Тут нет "первой смерти": и Бог, и человек умирают одной смертью. В сущности, идет речь об отказе от ориентации на некую фундаментальную первоочевидность человеческого опыта (во всяком случае, этого отказа хотя бы должен придерживаться генеалог-исследователь). И эта первоочевидность заключается в данности человека самому себе в качестве человека. Иными словами, в той многовековой стратегии выделения человеческого в особую ипостась внеприродного Бытия, ведь только эта стратегия и позволяет человеку достигать безусловного господства над тем, что он не признает в качестве истинно человеческого.

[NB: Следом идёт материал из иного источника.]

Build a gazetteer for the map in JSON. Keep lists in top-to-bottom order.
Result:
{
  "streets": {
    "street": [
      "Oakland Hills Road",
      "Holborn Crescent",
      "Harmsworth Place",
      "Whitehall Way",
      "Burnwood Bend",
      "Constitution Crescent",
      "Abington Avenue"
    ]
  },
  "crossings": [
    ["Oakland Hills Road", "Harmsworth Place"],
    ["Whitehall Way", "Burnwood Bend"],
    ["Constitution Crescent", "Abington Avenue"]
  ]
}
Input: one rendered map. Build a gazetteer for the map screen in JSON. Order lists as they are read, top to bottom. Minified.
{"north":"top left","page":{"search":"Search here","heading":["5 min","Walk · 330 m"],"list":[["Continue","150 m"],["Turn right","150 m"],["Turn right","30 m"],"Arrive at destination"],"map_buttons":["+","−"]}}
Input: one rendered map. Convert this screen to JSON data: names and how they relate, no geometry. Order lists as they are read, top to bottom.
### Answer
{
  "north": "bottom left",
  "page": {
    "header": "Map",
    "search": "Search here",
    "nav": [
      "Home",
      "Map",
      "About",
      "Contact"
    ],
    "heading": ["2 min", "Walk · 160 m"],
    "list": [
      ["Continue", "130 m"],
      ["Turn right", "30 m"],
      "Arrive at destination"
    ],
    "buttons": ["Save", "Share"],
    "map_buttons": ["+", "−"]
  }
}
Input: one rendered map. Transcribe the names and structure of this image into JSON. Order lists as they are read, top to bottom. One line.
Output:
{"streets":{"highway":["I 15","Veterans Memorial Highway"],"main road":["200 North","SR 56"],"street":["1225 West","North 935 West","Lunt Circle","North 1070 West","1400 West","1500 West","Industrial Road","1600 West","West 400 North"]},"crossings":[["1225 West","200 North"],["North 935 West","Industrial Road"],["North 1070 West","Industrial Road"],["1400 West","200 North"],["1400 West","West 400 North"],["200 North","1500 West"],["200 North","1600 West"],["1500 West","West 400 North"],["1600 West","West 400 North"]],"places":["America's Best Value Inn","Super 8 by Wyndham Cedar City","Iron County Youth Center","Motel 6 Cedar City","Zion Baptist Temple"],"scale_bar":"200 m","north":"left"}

Теперь мы должны выбрать: или мы остаемся внутри области, обрисовываемой
высказываниями Фуко, тогда нам нет необходимости спрашивать о том, как
образовалась сама область "мертвого Бога" - и только комментировать
его мысли и речь, слепо следовать за ними (ведь истинного плана этой мысли
мы не знаем и не можем знать), или пытаемся выйти за границы вопросов (и
границы возможных ответов) и все-таки понять первоначальный концептуальный
порядок археологической мысли? Если все же двинуться во втором направлении...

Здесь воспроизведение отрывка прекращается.